*Problem details*.
Using the data below, return every line that holds the word "Statements".
[Opening Data shown section]
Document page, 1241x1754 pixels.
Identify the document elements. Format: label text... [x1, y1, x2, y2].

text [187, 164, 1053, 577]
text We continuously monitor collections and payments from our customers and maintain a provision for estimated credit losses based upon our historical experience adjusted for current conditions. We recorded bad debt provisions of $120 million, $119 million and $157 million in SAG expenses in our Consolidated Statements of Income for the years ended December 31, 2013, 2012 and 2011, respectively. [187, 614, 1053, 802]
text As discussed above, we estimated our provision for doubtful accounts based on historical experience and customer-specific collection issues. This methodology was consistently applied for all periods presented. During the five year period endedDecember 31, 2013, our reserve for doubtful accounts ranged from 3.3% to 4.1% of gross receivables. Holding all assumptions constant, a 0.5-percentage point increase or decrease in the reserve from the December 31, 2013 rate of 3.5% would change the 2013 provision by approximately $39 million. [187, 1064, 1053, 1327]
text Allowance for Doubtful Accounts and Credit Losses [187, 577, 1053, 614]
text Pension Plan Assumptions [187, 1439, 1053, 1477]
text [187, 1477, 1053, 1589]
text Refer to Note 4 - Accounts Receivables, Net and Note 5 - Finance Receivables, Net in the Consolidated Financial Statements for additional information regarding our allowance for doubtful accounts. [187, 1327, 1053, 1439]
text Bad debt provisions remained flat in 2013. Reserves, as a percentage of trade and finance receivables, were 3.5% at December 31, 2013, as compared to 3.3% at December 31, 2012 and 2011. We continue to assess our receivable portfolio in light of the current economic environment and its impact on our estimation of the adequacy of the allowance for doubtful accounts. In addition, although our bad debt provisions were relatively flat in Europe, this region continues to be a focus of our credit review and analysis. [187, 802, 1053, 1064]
[Closing Data shown section]
*Expected answer*.
text We continuously monitor collections and payments from our customers and maintain a provision for estimated credit losses based upon our historical experience adjusted for current conditions. We recorded bad debt provisions of $120 million, $119 million and $157 million in SAG expenses in our Consolidated Statements of Income for the years ended December 31, 2013, 2012 and 2011, respectively. [187, 614, 1053, 802]
text Refer to Note 4 - Accounts Receivables, Net and Note 5 - Finance Receivables, Net in the Consolidated Financial Statements for additional information regarding our allowance for doubtful accounts. [187, 1327, 1053, 1439]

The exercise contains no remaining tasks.